[Records from a data source]

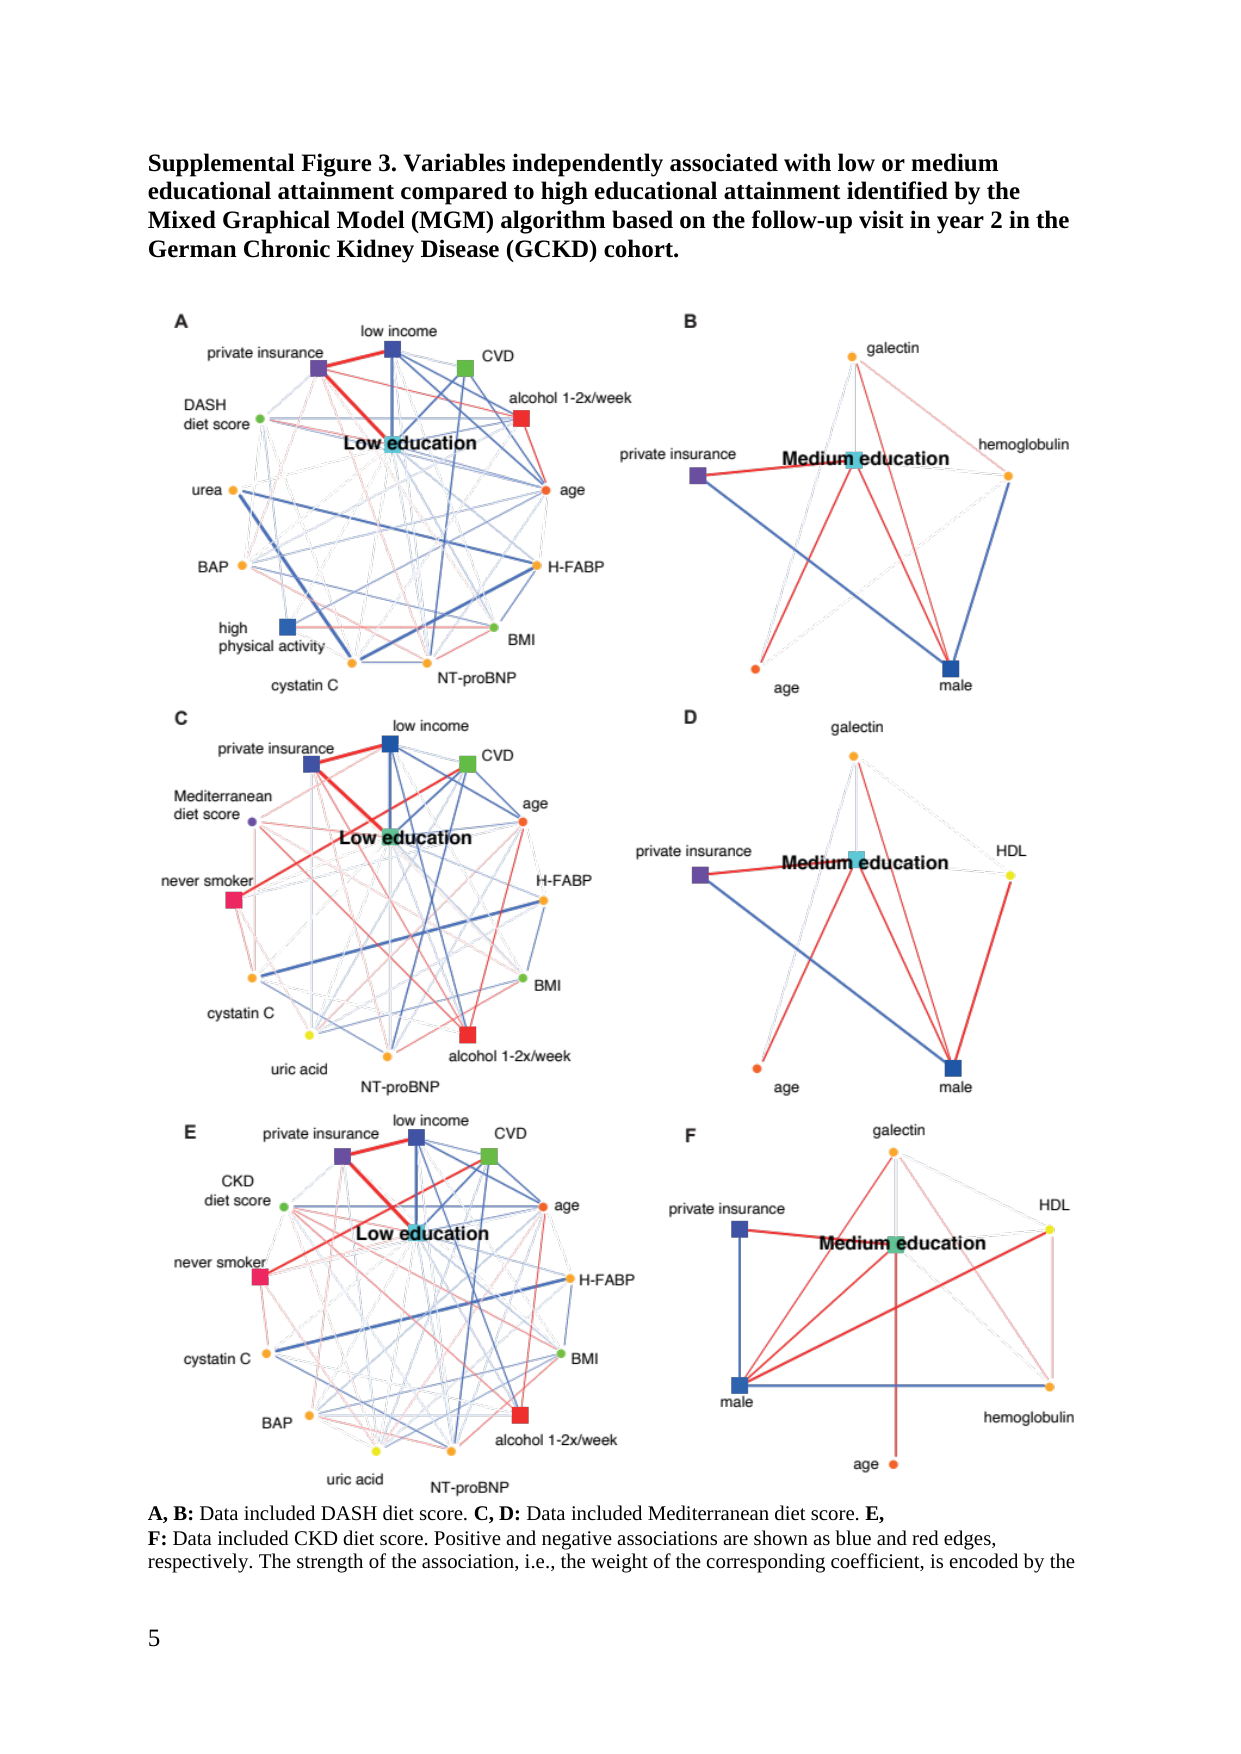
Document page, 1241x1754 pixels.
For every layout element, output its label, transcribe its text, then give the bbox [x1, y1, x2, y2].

text Supplemental Figure 3. Variables independently associated with low or medium educational attainment compared to high educational attainment identified by the Mixed Graphical Model (MGM) algorithm based on the follow-up visit in year 2 in the German Chronic Kidney Disease (GCKD) cohort. [148, 148, 1093, 263]
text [148, 1525, 1093, 1573]
text A, B: Data included DASH diet score. C, D: Data included Mediterranean diet score. E, [148, 1501, 1093, 1525]
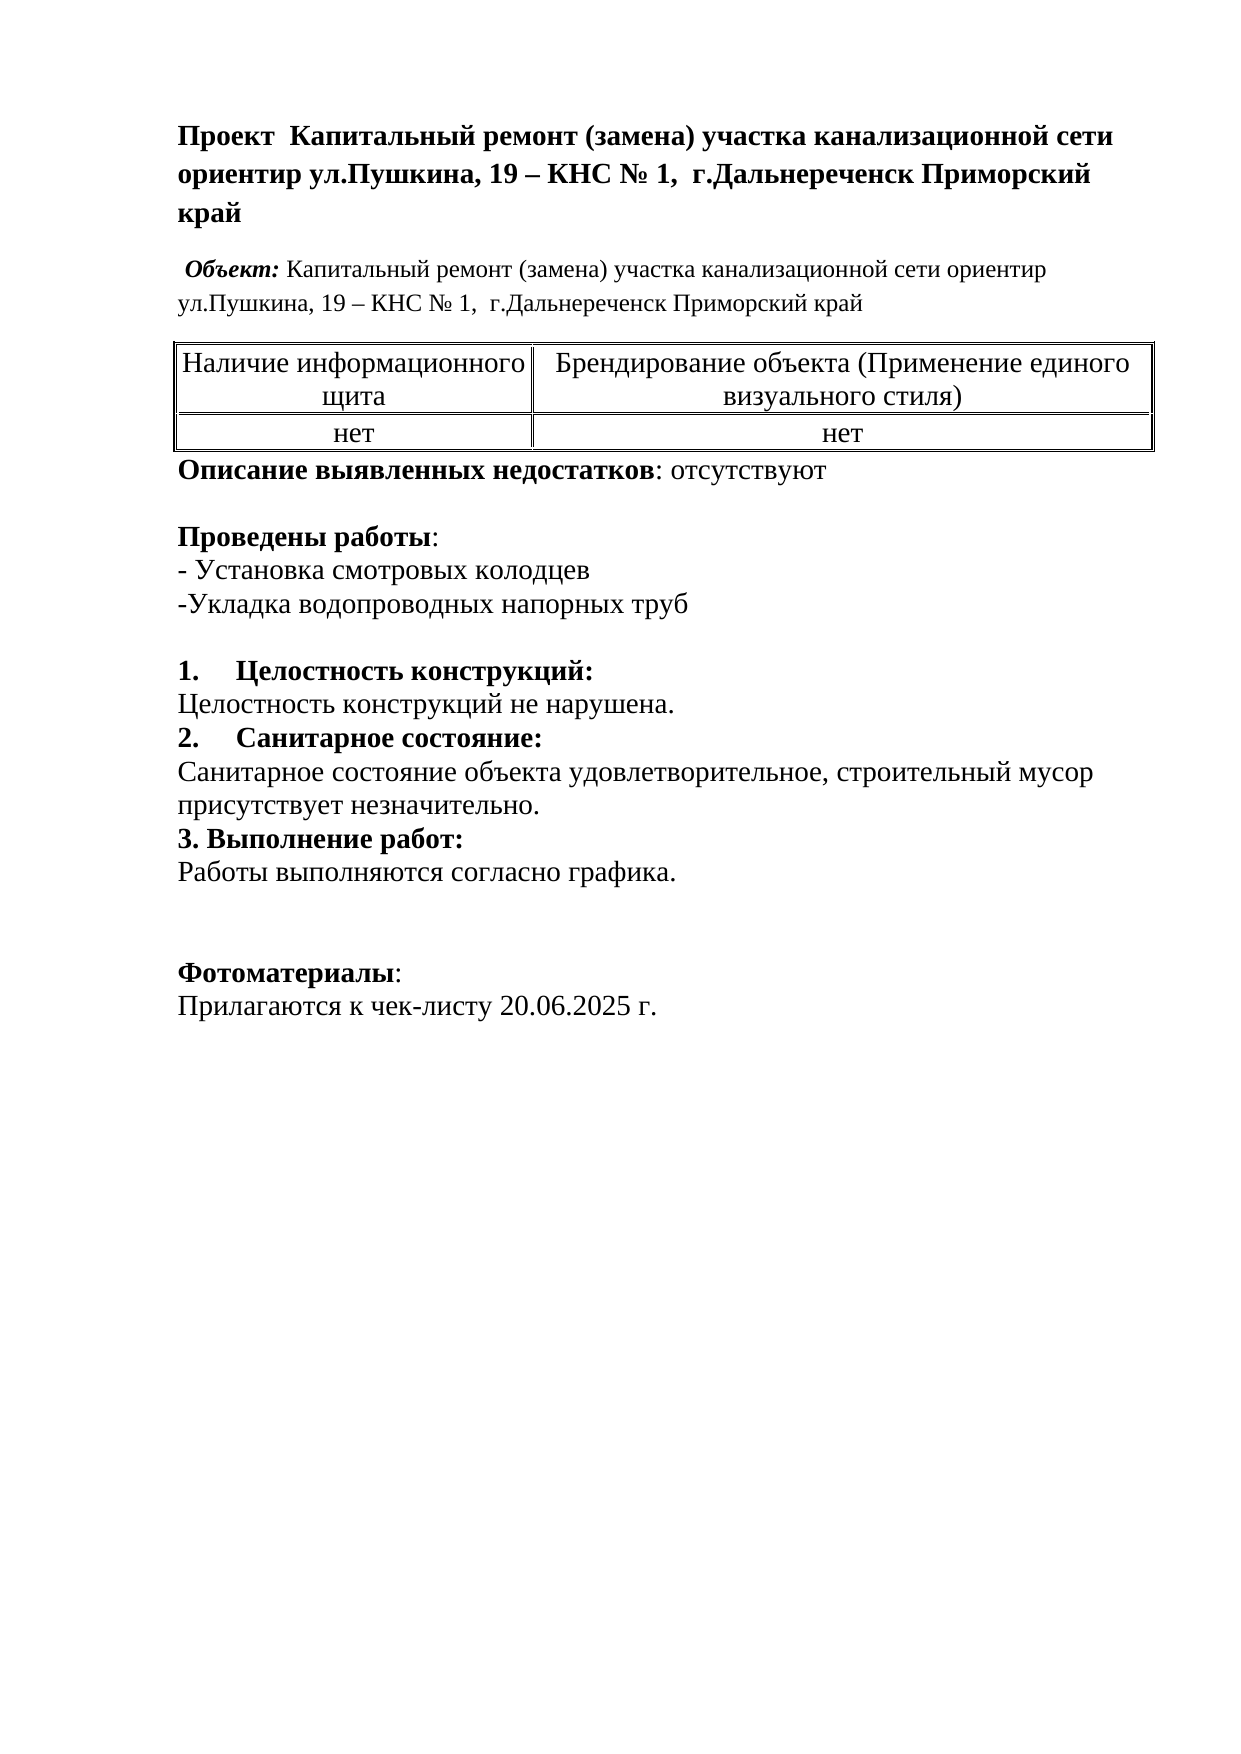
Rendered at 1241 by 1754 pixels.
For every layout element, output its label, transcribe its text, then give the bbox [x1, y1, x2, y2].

table_cell нет [175, 412, 532, 448]
text Работы выполняются согласно графика. [177, 854, 1152, 888]
text Проект Капитальный ремонт (замена) участка канализационной сети ориентир ул.Пушкина, 19 – КНС № 1, г.Дальнереченск Приморский край [177, 118, 1152, 229]
text Санитарное состояние объекта удовлетворительное, строительный мусор присутствует незначительно. [177, 754, 1152, 821]
text Целостность конструкций не нарушена. [177, 687, 1152, 720]
table_header Брендирование объекта (Применение единого визуального стиля) [533, 345, 1151, 412]
text 2. Санитарное состояние: [177, 720, 1152, 754]
text Прилагаются к чек-листу 20.06.2025 г. [177, 988, 1152, 1022]
table_header Наличие информационного щита [177, 345, 532, 412]
text Описание выявленных недостатков: отсутствуют [177, 452, 1152, 485]
table_cell нет [533, 412, 1153, 448]
text Проведены работы: [177, 519, 1152, 552]
text 1. Целостность конструкций: [177, 653, 1152, 687]
text Фотоматериалы: [177, 955, 1152, 988]
text - Установка смотровых колодцев [177, 552, 1152, 586]
text -Укладка водопроводных напорных труб [177, 586, 1152, 619]
text Объект: Капитальный ремонт (замена) участка канализационной сети ориентир ул.Пушкина, 19 – КНС № 1, г.Дальнереченск Приморский край [177, 254, 1152, 316]
text 3. Выполнение работ: [177, 821, 1152, 854]
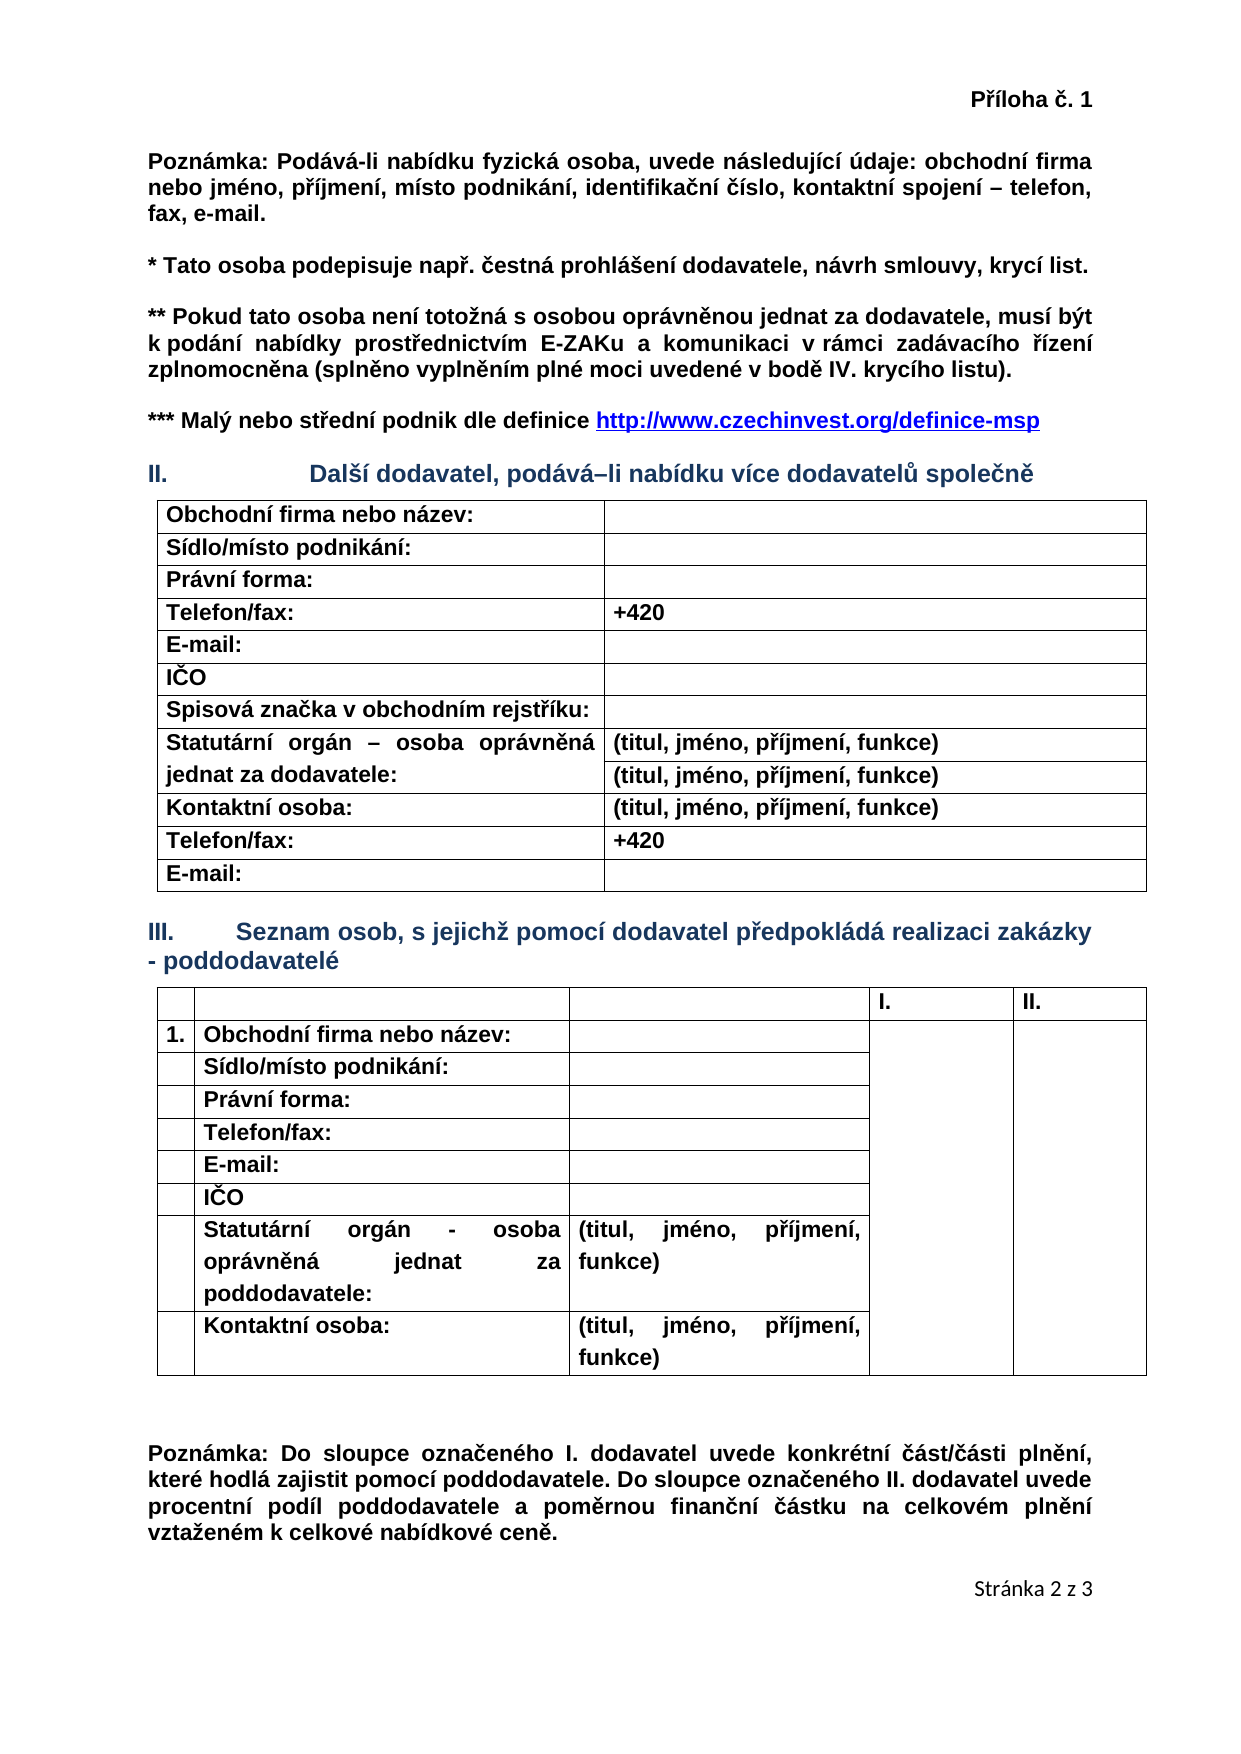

[YOUR GOAL]: In the data above, find each line where the string "pixels" appears, then copy it.

[TASK SOLUTION]:
Document page, 1241x1754 pixels.
Rendered at 1241 by 1754 pixels.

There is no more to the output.